There were large numbers of pitiful, limbless people, landmine victims, living and begging on the streets, and many signs of widespread poverty. The construction of lots of huge, posh hotels suggested that the face of the town (and its economy) will be undergoing a radical transformation in the years ahead. It's still very laid back, quite undeveloped in many ways. (We didn't get to Phnom Penh where things may look very different already.)
The four of us had a lovely day on a teak sampan on the great lake (TonlČ Sap - at the centre of Cambodia), transferring to flat, teak skiffs to be paddled through the crowns of the trees in the amazing 'flooded forest' where the giant trees spend months of the year almost underwater before the lake empties in the dry season. It was still and strange and beautiful among the tree tops.
Reading has occupied much of my spare time (quite a lot of it in airports) and I have actually written two chapters of a novel - the first time in years I have tried, and the first time ever I feel I might have something viable. Progress is, however, very slow. Among six thousand others I entered the Shell/Economist annual writing competition, but did not win a prize. Photographing our life and adventures remains a constant pleasure. (Lots of pics on the website, by the way.)
Chai and I continue to get on extremely well, having a great time relishing the differences between us as well as the profound and remarkable compatibilities.

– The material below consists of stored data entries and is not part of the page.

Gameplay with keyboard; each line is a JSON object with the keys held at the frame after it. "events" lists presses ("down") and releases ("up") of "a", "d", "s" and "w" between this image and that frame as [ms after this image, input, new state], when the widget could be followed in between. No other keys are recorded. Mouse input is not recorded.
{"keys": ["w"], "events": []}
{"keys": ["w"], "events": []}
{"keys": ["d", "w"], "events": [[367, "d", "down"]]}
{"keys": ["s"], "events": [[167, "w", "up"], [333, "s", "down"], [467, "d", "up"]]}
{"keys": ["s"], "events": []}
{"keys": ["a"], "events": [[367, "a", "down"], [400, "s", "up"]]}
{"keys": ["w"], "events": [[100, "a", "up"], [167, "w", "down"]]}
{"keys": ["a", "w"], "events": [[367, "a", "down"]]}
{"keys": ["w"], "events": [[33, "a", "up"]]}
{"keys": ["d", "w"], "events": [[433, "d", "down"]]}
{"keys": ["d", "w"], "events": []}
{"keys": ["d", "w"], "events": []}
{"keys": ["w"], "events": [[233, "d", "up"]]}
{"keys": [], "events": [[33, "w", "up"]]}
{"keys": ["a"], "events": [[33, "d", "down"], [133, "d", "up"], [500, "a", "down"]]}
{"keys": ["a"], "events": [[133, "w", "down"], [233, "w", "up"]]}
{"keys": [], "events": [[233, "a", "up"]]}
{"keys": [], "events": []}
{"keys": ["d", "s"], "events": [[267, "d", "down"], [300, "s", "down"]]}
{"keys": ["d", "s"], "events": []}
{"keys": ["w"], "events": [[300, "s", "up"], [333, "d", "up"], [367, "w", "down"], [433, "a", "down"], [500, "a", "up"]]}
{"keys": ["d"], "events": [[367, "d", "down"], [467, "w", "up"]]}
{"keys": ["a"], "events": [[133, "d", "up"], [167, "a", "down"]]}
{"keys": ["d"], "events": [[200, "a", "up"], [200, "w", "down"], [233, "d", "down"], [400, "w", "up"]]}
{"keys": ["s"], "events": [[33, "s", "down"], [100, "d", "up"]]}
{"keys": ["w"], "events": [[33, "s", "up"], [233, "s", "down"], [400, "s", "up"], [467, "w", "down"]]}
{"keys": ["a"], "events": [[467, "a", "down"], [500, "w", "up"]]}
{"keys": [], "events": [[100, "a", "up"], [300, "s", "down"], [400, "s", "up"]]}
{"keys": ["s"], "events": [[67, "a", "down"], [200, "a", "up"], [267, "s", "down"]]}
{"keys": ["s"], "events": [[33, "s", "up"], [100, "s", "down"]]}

He is strong and well, having recovered completely from last year's TB. His immune system is sufficiently robust for his doctor to decide to postpone further medication. His father is very sick, and he's been to the far eastern parts of the country to supervise his hospitalisation and care. Now he's in Phuket for a few days of meeting up with old friends.
We'll be spending Xmas on the beach in Phuket again, celebrating the first anniversary of our exchange of rings, and the year in which we signed the Mayor of London's Partnership Register.
It's been great seeing friends here this year (with the promise of more to come next year), and having frequent email contact with old friends. Do come and see us and keep in touch!
Have a great holiday and a merry Christmas and all that.